The strangest part of Christmas for me was after this gathering was over and I came back to my apartment...and was ALONE  I've never spent Christmas Eve anywhere else than in my parents' house, so coming home and being alone on Christmas Eve was a little sad--even though the rest of the night was wonderful.  If I'm in Korea next year, I'm definitely arranging a Christmas Eve sleepover.  

I woke up the next morning, made breakfast, then went to church.  My other church-going friends went the night before, so I was on my own in the morning.  Being in church as an interesting experience.  There I was, the only non-Korean in the church, I was about a foot taller than all the old Korean ladies, and I didn't understand the majority of what was being said.  Yet, there were some constants, such as the Christmas carols that were being sung (in Korean, but I knew what they were about).  But most importantly, everyone in that church was there for the same reason, to celebrate the presence of God.  It is really amazing to be on the other side of the world, where you don't understand the language, immersed in a different culture, yet still share the most fundamental and important beliefs with those around you.  Being "brother and sisters in Christ" has really taken on a new meaning to me as I share a unique relationship with those with whom I can't even have a conversation with.    

After church I came back to my place and my friend Tony came over to help me cook for our Christmas lunch.  The lunch time ended up getting pushed back, so we ended up embracing the Korean tradition of catching a little but of Home Alone to pass the time.  Or should I say "Kevin" ;)

We then packed up all of our stuff and headed over to my friend's place where we had a wonderful pot-luck type dinner.  The food was awesome, and after we ate we were all ready to rest so we put on a movie and napped/rested for a bit before going for round two with the food.  We hung out for a bit more before we all had to head home for Skype dates. 

I luckily caught my parents as they were waking up, just in time to catch up a little and wish them a Merry Christmas before I headed to bed. 

Overall, Christmas was a really comfortable and warm day filled with good food and great people.  However, heading back to school today was quite rough, and I think we all agree that Christmas really needs to have more than one day off from school.

This morning I wasn't looking forward to anther busy day (yeah, another 5-class day), but when I was sitting at my desk this morning, my co-teacher came over and handed me a gift.  She wrote me a really nice note about how much she appreciated my gift, and inside the gift bag she handed me was a pair of really awesome mittens.  Coincidentally, I've been putting off buying mittens, so it's the perfect gift.  

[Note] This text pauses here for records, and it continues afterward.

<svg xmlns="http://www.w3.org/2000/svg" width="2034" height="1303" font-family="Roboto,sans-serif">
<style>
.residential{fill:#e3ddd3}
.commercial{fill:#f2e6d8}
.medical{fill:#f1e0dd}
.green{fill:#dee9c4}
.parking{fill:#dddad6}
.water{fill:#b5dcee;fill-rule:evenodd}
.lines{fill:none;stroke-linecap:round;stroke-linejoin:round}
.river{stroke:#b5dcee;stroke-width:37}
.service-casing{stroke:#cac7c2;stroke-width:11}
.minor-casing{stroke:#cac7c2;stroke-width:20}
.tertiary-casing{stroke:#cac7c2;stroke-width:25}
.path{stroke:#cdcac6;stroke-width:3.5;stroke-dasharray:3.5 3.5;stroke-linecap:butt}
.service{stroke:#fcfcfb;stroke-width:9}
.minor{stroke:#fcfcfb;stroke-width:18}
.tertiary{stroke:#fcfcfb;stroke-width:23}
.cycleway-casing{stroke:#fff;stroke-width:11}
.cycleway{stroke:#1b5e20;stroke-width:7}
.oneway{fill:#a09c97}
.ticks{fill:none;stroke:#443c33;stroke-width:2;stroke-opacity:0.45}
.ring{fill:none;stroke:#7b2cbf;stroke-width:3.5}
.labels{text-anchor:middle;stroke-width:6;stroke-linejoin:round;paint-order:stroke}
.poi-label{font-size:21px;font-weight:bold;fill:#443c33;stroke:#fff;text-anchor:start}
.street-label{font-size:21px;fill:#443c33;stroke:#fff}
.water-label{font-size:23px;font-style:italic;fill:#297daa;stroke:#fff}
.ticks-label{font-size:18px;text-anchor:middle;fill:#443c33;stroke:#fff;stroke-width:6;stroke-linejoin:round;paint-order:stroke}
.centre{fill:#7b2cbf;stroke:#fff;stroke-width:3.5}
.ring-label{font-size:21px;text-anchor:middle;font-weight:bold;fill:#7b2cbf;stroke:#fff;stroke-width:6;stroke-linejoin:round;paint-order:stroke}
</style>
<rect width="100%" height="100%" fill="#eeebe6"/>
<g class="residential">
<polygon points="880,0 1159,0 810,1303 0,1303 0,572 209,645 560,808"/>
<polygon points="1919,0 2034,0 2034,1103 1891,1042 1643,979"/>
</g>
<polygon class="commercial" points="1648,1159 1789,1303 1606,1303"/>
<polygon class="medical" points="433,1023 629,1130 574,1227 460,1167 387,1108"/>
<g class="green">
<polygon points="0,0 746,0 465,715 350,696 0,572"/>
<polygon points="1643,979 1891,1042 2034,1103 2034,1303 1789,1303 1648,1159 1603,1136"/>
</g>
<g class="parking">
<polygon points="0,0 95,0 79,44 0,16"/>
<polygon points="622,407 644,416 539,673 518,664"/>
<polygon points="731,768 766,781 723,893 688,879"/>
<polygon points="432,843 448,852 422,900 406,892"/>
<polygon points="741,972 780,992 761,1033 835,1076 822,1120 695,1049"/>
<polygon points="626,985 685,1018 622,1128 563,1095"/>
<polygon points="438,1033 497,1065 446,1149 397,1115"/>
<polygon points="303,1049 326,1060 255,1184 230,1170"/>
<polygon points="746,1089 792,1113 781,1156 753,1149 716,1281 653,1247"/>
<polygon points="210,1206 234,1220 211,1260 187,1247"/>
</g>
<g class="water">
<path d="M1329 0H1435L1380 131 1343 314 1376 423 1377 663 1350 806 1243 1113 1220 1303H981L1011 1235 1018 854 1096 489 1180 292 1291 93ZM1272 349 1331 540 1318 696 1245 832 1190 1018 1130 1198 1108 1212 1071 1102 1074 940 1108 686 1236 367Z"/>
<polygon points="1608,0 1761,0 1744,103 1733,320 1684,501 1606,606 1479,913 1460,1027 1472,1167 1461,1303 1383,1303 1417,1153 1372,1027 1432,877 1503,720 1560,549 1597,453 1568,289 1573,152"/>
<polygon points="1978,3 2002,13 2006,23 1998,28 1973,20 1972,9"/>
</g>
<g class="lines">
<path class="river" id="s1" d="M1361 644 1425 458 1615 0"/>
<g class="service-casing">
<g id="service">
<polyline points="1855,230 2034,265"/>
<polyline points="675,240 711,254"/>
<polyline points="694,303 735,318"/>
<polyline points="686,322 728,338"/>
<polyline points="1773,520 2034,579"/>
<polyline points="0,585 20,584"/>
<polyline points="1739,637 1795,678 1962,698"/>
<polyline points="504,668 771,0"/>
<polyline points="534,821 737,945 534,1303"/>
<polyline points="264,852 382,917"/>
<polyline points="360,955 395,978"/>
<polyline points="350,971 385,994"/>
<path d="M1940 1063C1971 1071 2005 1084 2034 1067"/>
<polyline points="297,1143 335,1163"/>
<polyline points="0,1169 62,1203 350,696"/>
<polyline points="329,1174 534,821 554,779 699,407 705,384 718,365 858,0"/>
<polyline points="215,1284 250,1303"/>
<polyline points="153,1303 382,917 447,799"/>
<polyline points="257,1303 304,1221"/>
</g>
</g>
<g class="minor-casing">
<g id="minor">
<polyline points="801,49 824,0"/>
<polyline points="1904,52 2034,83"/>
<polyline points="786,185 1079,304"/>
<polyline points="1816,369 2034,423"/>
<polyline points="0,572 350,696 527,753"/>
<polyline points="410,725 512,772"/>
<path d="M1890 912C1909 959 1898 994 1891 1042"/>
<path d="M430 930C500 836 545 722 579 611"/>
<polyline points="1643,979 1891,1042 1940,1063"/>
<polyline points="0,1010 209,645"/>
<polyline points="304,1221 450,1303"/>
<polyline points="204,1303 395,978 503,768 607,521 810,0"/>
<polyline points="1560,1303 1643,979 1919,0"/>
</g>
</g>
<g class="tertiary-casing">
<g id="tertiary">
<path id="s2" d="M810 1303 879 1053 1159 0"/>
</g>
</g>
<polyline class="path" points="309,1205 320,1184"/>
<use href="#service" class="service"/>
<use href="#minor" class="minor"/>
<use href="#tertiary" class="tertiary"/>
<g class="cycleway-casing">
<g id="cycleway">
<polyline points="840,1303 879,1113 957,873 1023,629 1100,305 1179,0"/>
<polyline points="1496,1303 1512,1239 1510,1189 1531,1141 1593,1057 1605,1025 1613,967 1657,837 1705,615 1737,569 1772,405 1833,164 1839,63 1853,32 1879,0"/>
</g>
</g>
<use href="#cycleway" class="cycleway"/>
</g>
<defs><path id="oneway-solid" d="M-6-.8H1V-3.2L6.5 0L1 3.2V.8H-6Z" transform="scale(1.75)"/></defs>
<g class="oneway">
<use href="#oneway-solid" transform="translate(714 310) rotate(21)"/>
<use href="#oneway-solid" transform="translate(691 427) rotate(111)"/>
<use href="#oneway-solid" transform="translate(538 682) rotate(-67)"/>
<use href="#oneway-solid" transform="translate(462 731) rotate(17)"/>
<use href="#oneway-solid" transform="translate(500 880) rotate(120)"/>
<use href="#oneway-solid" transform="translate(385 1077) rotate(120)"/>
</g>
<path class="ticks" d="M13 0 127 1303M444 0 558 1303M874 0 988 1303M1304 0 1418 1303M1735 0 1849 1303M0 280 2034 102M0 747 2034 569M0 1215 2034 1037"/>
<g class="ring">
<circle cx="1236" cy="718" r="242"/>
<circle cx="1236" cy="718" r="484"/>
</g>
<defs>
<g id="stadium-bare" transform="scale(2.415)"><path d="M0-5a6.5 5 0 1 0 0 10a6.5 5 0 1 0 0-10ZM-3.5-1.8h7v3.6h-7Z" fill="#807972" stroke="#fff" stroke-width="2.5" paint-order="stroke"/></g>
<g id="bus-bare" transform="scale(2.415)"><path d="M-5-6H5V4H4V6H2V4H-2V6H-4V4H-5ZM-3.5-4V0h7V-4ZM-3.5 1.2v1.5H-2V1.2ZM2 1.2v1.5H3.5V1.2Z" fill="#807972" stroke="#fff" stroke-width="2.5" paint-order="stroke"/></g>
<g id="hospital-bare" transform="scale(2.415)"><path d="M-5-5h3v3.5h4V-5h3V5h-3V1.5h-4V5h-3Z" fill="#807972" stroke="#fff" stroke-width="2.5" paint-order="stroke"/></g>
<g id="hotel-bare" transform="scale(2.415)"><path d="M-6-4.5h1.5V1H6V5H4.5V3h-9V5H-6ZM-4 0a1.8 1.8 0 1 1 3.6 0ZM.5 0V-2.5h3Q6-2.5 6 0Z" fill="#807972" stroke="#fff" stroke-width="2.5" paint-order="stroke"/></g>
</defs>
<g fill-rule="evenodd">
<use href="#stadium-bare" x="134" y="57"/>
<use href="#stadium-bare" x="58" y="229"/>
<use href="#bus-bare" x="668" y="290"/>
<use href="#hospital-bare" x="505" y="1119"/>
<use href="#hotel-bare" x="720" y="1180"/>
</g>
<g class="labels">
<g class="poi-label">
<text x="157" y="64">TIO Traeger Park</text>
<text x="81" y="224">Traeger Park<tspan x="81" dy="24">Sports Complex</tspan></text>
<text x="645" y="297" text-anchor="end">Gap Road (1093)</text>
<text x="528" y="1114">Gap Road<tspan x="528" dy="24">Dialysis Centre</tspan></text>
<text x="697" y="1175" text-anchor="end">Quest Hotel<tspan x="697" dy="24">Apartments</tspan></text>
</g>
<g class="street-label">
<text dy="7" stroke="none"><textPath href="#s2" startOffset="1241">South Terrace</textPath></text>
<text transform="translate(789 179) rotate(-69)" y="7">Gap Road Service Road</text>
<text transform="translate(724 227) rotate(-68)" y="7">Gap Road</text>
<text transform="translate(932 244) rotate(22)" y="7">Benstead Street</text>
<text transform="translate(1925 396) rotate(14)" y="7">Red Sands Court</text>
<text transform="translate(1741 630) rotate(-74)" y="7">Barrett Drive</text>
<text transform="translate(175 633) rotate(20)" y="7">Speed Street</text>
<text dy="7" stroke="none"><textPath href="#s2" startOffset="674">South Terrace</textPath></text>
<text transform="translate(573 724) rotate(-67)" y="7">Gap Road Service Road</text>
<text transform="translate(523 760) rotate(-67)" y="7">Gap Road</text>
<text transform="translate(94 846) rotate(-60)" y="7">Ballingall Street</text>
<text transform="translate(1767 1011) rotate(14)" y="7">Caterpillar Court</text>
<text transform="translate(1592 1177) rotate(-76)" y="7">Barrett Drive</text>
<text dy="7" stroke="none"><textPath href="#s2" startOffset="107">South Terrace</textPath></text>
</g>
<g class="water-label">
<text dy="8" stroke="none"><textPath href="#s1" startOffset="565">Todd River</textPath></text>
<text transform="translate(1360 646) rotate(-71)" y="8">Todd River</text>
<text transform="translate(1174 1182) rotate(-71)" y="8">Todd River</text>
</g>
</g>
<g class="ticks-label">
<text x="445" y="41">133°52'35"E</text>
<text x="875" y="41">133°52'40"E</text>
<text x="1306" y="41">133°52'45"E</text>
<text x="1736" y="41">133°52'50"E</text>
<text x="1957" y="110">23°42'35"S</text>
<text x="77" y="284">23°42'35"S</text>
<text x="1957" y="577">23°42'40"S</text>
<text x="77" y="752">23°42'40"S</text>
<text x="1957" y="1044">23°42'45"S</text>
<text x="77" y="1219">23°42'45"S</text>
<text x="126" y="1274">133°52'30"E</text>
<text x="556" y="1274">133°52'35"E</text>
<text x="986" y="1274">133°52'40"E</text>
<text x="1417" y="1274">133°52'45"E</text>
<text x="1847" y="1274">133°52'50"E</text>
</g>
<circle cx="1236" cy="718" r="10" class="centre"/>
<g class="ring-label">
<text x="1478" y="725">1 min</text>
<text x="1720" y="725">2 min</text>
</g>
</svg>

Although I would have loved to have been with my family on Christmas, overall Thanksgiving was much more difficult for me.  On Thanksgiving day it took all of my strength not to cry while at school, probably because to everyone else it was just a regular Thursday--no one understood that it was an important day.  Although Christmas doesn't have the same magnitude of importance in Korea as it does in America, at least it is still a recognized day with some significance.  

I made a comment to my friend the other day about how I couldn't believe I was missing Christmas.  She responded by saying I wasn't missing Christmas, it was just a different Christmas.  She was completely right.  This was a different Christmas, but it was still Christmas.  God willing, I will have plenty of other Christmases with my family back at home.  I have no idea where I will be next year at this time, but I know for certain I won't be celebrating with all the people I did this year.  The majority of us will be in different places next year, so I'm thankful for being able to spend time together, even for just this brief period.  

Thank you to everyone who sent me love this week.  I cannot adequately express how much it means to me to have the support and love of so many wonderful people.  

Love you all, and I hope your Christmas was absolutely fantastic.